Buying a house is something that every adult looks forward to. Owning a home can give someone pride as they’ll be living under their own roof. A home is also a valuable asset that can be inherited by the owner’s children. It is a form of security that can be used to secure future loans for investment or personal development. Finding the right home can be a daunting task, so prospective homeowners are advised to always take their time to do some research before making important decisions. After finding a suitable home, the next step is searching for a suitable mortgage.
What to Look for in a Mortgage
Every consumer is cost-conscious. This means that they usually look for the cheapest home loans they could find. This is crucial because a mortgage involves a huge loan amount and has a long term, so a small difference in the rate of interest can have a huge impact on the interest paid as well as the cost of acquiring the home. That is why shopping around for the cheapest loans is usually recommended. Fortunately, there are many home loan brokers who can help with the search for the most affordable home loans.

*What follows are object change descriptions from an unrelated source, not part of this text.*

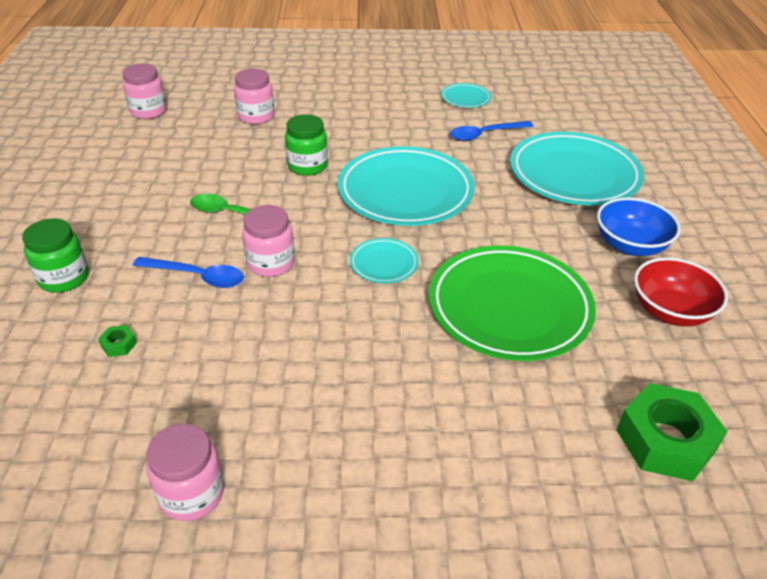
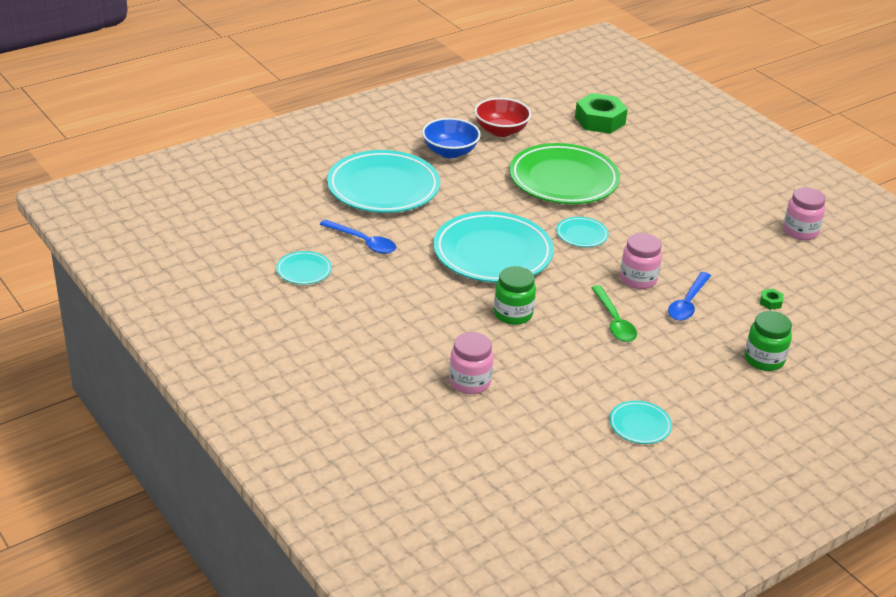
camera: 125 degrees left, 5 degrees down
pink jar [123,64,167,119] -> none
blue spoon [133,257,244,288] -> blue spoon turned 135 degrees counterclockwise [668,272,711,321]
none -> turquoise plate [609,401,672,444]

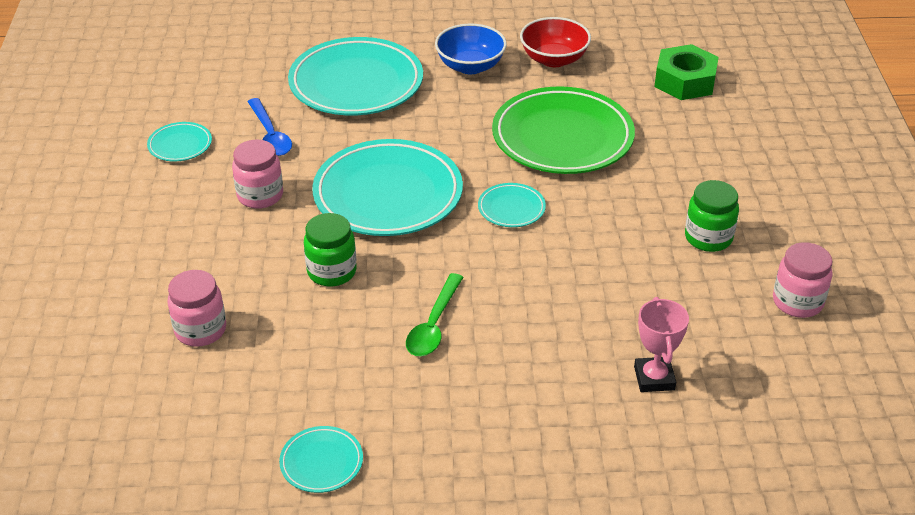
camera: 35 degrees right, 5 degrees up
pink jar [620,233,662,289] -> pink jar moved to [232,140,283,209]
blue spoon [668,272,711,321] -> none
green jar [745,311,792,371] -> green jar moved to [685,180,739,252]
green nut [760,289,784,310] -> pink trophy [634,297,689,392]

What Most People Usually Overlook
It is important to note that the mortgage rate charged by a lender is the most important factor of consideration when comparing home loans. However, consumers should look beyond the interest rates charged. Ideally, they should consider other factors, such as loan limits, penalties, affordability of monthly payments, insurance premiums, processing fees and type of interest charged on the mortgage. Failure to consider all these factors can lead to disappointments and even default in the future. Here’s what’s in store for you if you fail to consider these factors:
1. High Insurance Premiums
Lenders understand that there are different types of consumers out there. Some consumers have financial discipline and can save up for the required deposit, regardless of the magnitude. On the other hand, there are consumers who lack financial discipline and cannot save up for the minimum deposit required despite having huge incomes. For this reason, mortgage lenders usually charge different mortgage insurance premiums for the two types of consumers. If you do not look beyond the mortgage rate, you may fail to notice the difference between the insurance premiums charged for the different types of clients. As a result, you may end up paying a small down payment for the loan and pay a higher premium on mortgage insurance.

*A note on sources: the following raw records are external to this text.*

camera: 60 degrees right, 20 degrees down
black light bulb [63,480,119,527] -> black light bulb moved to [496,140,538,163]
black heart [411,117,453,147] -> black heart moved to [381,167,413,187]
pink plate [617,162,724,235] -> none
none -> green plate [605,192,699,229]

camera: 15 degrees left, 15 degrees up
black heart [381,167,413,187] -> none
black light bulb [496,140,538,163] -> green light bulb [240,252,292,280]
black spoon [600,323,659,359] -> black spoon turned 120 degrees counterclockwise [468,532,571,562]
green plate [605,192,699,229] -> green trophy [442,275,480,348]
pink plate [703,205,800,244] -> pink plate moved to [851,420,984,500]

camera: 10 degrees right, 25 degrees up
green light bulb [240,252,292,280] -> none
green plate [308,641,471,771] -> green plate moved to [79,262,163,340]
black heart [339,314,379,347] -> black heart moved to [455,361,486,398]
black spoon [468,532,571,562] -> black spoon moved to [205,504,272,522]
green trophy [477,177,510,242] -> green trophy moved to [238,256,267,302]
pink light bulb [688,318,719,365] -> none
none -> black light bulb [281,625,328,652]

Ideally, you should look beyond the mortgage rate to ensure you don’t pay an unreasonable amount for mortgage insurance.
2. Unaffordable Monthly Payments
The quality of life you live should improve when you acquire your new home. After all, there are many benefits that come with homeownership. The monthly mortgage payments should not have an adverse effect on the quality of life you live because each payment should be the same as or a little bit higher than the rent you used to pay for a similar rental unit. Beyond the mortgage rates, be sure to also check the monthly payments required for a given loan to ensure the loan is affordable. If you used to pay $1,000 monthly as rent, be sure to choose a mortgage that demands a similar monthly payment.

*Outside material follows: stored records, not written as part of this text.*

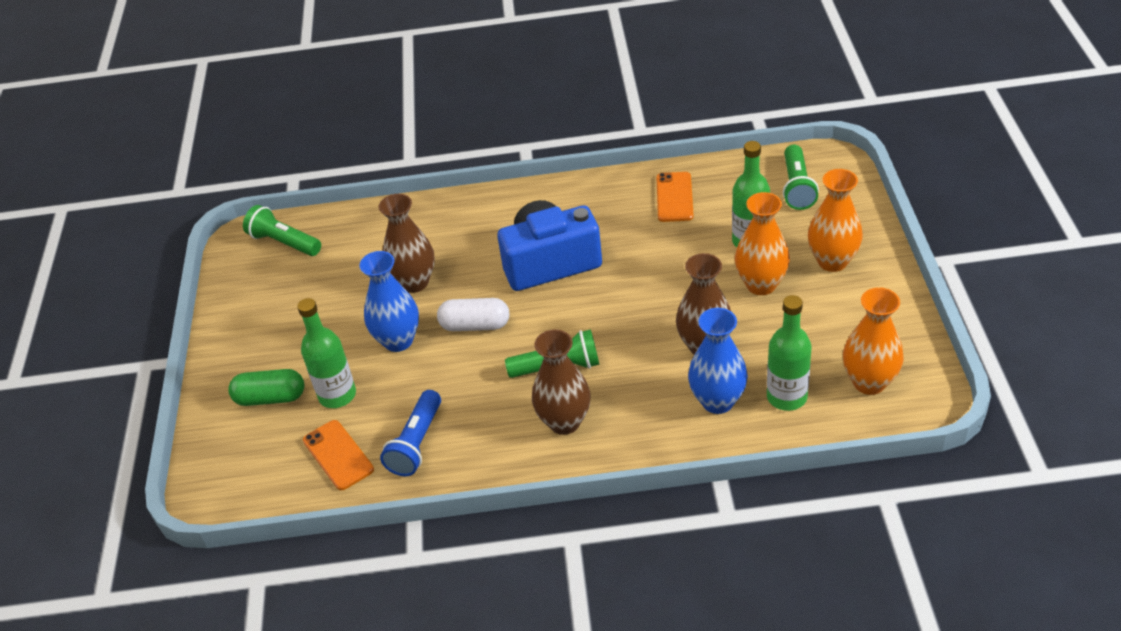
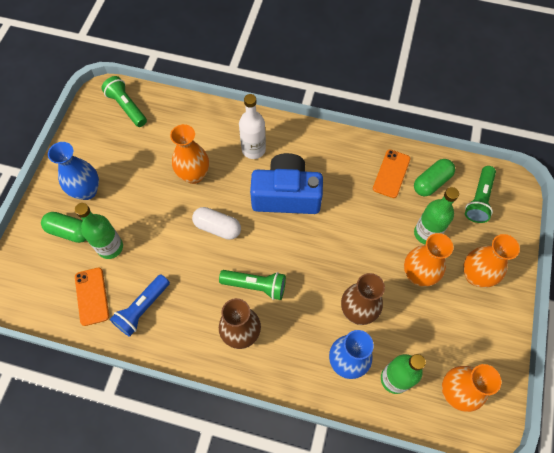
camera: 15 degrees right, 20 degrees up
blue vase [359,251,419,352] -> blue vase moved to [48,142,99,200]
brown vase [379,194,435,293] -> orange vase [170,124,209,184]
none -> white bottle [239,94,266,159]
none -> green capsule [414,159,455,197]

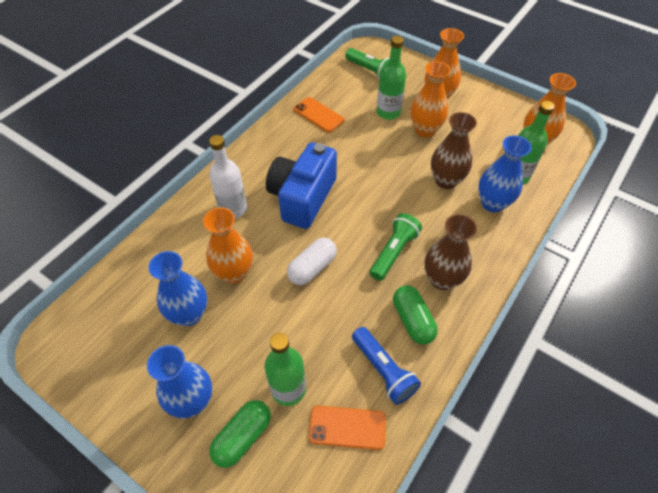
camera: 70 degrees left, 10 degrees down
green flashlight [101,76,147,127] -> none
green capsule [414,159,455,197] -> green capsule moved to [393,285,438,345]
none -> blue vase [148,251,207,326]

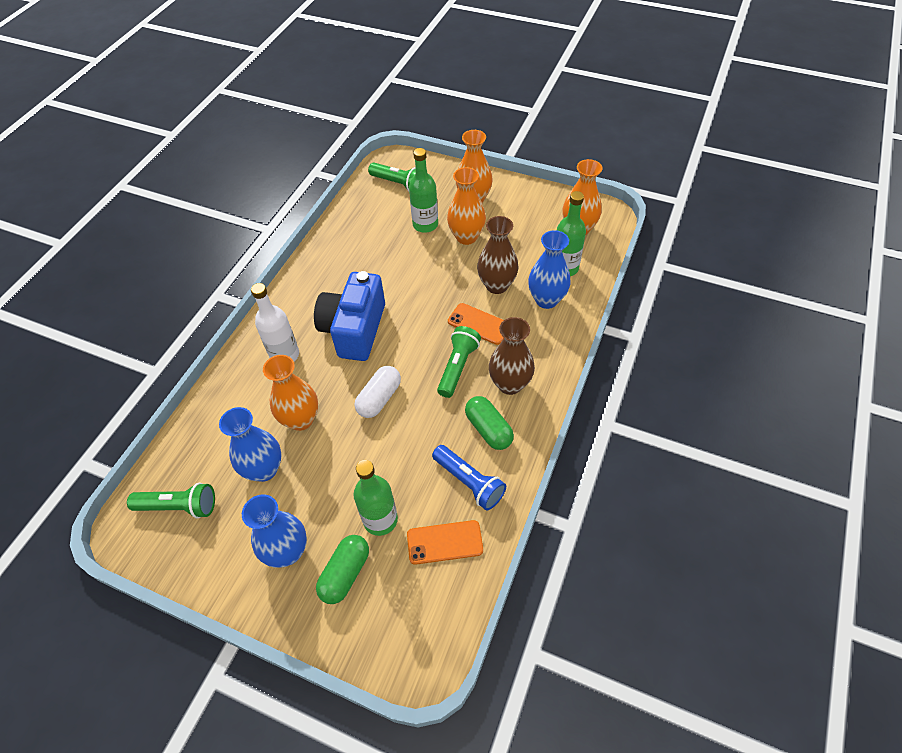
camera: 10 degrees left, 0 degrees up
orange phone [293,97,344,133] -> orange phone moved to [448,303,504,345]
none -> green flashlight [127,483,215,518]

If you fail to consider the monthly payments, you may end up taking a loan that is too expensive for you to afford. After a couple of years, you may find yourself defaulting on the mortgage as living expenses rise.
3. High Processing Fees
Most lenders usually charge a one-off processing fee, which is a small percentage of the mortgage value. If you fail to compare the processing fees and other upfront costs charged by different lenders, you might end up paying unreasonably-high processing fees, which will increase the cost of the loan. Please note that you will pay interest on the processing fees, insurance premiums and other upfront costs. To ensure you do not pay an unreasonably-high processing fee, be sure to work with a competent mortgage broker to identify lenders with the lowest processing fees.
4. Lower Loan Limit
Some lenders usually have lower loan limits because they understand that the vast majority of their target customers usually procure mortgages within the limit they have set. If you fail to look beyond the mortgage rate, you may find yourself restricted to a lower limit. This means you may not be able to purchase the home of your dream. Be sure to check the loan limits that different lenders have to ensure you work with a lender that can help you purchase the kind of home you want.
5. Huge Late Payment Penalties
The terms and conditions on a mortgage must always be read by consumers before signing any loan contract. This is because there might be some unfavorable clauses, such as huge late payment penalties. Consumers should always look beyond the mortgage rates to ensure they are not subjected to unreasonably-high late payment penalties that can significantly increase the outstanding balance of the mortgage.
6. Type of Interest
The initial interest rate might be high or low, but what matters is what you’ll be paying in the future. A loan that has a fixed mortgage rate is more predictable as you will be paying the same monthly installment for the duration of the mortgage. Home loans with fluctuating interest rates, on the other hand, are less predictable as the performance of the economy and the government’s monetary & fiscal policies affect interest rates. This means that rates may rise or reduce in the future, and this will affect monthly installments. Consumers should look beyond the mortgage rate charged and consider the pros and cons of the different types of interest to ensure they can choose the right type of loan for their needs.
The good news is that mortgage brokerage firms usually have all the information that consumers may consider important, so they can help you avoid common mistakes.